Le monde judiciaire entame mercredi sa nouvelle journée "justice morte", une journée de mobilisation contre le projet de réforme de la justice qui sera présenté la semaine prochaine en conseil des ministres. Une revendication cristallise toutes les colères : la suppression de 307 tribunaux d'instance, chargés de la justice du quotidien comme le surendettement, les injonctions de payer ou encore les conflits liés à la consommation. C'est même devenu le symbole de cette contestation contre une réforme, disent ses détracteurs, qui éloignerait la justice des citoyens.
Aucun tribunal ne va fermer ses portes, assure pourtant la Chancellerie. Les justiciables pourront toujours déposer leurs requêtes au plus près de chez eux, mais celle-ci ne sera pas nécessairement traitée sur place car les chefs de juridiction auront la possibilité de rassembler certains types de contentieux très spécialisés dans certains tribunaux du département.
Un manque de concertation. Les magistrats inquiets ont le sentiment d'un manque de concertation. Les avocats, eux aussi, sont vent debout contre la réforme. "Prenez conscience, nous vous en supplions. Dans trois mois, vous aurez des textes applicables et vous ne pourrez plus bouger. Nous avons une loi qui va modifier la société profondément. Ça concerne tout", insiste Me Julie Taxil, avocate à Marseille.
Les pensions alimentaires traitées à la Caf. Les affaires familiales sont notamment concernées. La réforme risque de déshumaniser les procédures, craignent les avocats. "Aujourd'hui, on nous dit ce ne sera plus un juge qui décidera à qui on confie la garde des enfants, comment on fixe une pension alimentaire, comment on établit un droit de visite... Ce sera un officier ministériel", déplore l'avocat Me Pierre-Ann Laugery, bâtonnier des Hauts-de-Seine, interrogé par Europe 1. "Et quand on voudra faire une demande d'augmentation de pension alimentaire, ce ne sera plus via un juge mais à la Caisse d'allocations familiales (Caf), selon un barème", ajoute-t-il, alors que sa consœur marseillaise anticipe déjà les "décisions complètements déconnectées de la réalité des parties" avec "un barème appliqué sans autre pouvoir d'appréciation".
Et si l'objectif de la réforme est de rationaliser les procédures, le risque est aussi de sacrifier les droits et les libertés, craignent les avocats pénalistes. "Plus aucun magistrat ne contrôlera les mesures qui sont mises en place, telle la géolocalisation ou les écoutes téléphoniques. C'est la banalisation des mesures qui sont prises en matière d'état d'urgence et en matière de terrorisme, et ça va être appliqué à chacun de nous. C'est inadmissible", s'emporte Stéphanie Spireti, avocate à Marseille.

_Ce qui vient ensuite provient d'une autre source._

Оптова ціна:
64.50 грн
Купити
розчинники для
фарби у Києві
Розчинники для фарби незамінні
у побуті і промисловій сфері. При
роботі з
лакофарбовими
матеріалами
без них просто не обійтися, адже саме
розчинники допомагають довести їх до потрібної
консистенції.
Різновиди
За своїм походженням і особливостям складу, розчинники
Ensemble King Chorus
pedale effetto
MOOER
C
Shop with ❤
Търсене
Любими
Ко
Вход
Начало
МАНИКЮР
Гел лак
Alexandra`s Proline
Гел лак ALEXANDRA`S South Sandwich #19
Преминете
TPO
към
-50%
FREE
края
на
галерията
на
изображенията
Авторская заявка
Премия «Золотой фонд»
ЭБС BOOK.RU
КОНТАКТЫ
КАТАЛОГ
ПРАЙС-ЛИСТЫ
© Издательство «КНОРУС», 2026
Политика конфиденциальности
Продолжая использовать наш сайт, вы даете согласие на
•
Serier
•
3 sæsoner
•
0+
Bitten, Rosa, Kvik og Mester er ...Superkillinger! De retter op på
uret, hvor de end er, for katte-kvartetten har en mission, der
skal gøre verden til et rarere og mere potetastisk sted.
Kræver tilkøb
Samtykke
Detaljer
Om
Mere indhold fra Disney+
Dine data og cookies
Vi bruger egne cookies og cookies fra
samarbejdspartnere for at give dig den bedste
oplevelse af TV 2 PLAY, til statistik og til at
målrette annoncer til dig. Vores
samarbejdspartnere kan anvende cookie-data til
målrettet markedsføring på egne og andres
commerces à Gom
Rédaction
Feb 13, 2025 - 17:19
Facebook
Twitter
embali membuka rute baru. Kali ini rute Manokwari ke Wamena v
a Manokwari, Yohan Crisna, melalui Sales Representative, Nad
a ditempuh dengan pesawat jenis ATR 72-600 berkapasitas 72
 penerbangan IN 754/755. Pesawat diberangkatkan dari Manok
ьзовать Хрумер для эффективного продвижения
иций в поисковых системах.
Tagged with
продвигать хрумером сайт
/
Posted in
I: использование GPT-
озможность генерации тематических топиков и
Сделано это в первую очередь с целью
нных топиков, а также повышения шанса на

Les avocats ont pourtant déjà obtenu plusieurs modifications significatives du texte, tant au civil sur des sujets aussi sensibles que le divorce, qu'au pénal pour rester au plus près de leurs clients face à un juge. Des avancées qui ont fait dire, mardi, à leur principale représentante, Christiane Féral-Schuhl, la présidente du Conseil National des barreaux, que de nombreux points de blocages étaient levés, ce qui ne les empêchent pas de dénoncer la méthode de la ministre.
"Les justiciables vont se retrouver complètement démunis". "Les avocats n'auront plus leur mot à dire, mais surtout, les justiciables vont se retrouver, à mon avis, complètement démunis", poursuit Pierre-Ann Laugery. Le jour où l'on enlève les juges, on n'est plus dans la protection des libertés individuelles. On a été associés (à la réflexion) de façade. On a des avocats participants à cette soi-disant concertation, et finalement, on se rend compte que la loi était déjà quasiment écrite avant et qu'aujourd'hui on se moque de nous", regrette encore Pierre-Ann Laugery.